6月24日付の「エクスプレス」紙には、「ウィリアム皇太子に仕事を譲れ!英国国民人は王位の“スキップ”を支持している」という見出しが。
継承権第2位のウィリアム皇太子に王位を譲るべきか?というアンケート(計2367人が回答)には、約76%が「YES」と答えたのです。

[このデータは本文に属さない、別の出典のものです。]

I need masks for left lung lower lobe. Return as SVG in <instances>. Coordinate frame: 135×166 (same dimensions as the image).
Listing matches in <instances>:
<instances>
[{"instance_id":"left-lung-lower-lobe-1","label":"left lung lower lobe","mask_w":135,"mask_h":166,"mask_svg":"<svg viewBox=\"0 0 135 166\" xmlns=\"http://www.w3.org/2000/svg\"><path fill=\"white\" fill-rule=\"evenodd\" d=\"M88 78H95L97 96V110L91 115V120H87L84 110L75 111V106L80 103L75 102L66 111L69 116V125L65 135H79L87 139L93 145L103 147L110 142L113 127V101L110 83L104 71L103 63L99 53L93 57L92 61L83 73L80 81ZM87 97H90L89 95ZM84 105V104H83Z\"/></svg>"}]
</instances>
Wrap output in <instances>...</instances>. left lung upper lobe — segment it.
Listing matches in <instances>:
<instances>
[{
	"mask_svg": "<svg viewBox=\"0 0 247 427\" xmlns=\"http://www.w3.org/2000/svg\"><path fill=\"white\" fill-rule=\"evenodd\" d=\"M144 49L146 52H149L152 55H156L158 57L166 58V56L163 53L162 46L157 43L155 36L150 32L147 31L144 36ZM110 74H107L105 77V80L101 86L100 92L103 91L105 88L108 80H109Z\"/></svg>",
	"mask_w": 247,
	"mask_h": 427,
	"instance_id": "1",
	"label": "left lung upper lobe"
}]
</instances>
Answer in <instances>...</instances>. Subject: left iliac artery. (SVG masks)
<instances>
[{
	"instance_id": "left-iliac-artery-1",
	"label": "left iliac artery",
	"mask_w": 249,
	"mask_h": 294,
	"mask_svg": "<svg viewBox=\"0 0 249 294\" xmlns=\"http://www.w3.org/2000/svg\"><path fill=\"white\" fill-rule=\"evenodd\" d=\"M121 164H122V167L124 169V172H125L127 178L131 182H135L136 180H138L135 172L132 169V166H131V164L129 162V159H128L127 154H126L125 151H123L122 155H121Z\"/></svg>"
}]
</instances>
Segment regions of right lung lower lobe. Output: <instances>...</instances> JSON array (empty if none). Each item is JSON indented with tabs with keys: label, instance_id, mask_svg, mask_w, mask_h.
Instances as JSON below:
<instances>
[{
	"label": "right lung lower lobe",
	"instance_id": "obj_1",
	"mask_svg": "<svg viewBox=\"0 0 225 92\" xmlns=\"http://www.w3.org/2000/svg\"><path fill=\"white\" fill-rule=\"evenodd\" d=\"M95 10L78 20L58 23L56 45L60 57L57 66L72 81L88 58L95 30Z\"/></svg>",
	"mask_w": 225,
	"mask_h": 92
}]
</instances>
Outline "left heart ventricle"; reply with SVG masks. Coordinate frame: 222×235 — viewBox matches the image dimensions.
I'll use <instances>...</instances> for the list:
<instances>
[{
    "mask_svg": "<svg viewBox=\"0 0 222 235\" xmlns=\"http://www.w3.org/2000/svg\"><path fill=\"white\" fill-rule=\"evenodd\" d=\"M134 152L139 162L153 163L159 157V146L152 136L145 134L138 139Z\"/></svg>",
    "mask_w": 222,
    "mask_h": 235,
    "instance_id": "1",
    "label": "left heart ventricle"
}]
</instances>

チャールズ国王と、ダイアナ元妃の間に生まれた長男のウィリアム皇太子。
なぜここまで、イギリス国民がウィリアム皇太子に王位を継がせたがったのか。それは、イギリス王室最大のスキャンダルといわれた、「離婚劇」にあります。
さらに、今年は、偶然にも、ダイアナ元妃の没後25年という節目の年にあたります。国内ではドキュメンタリー映画が公開されるなど、再び注目を浴びています。

イギリス中が震撼、世紀の大暴露“カミラゲート”

ダイアナ元妃の悲劇、きっかけは1993年の “カミラゲート”騒動にあります。
当時、皇太子だったチャールズ国王が現在の妻であるカミラ王妃に「君の下着の中で暮らしたい」とささやく不倫音声が流出。カミラ王妃はこのとき別の男性の妻だったため、イギリス中を揺るがす大騒動に発展しました。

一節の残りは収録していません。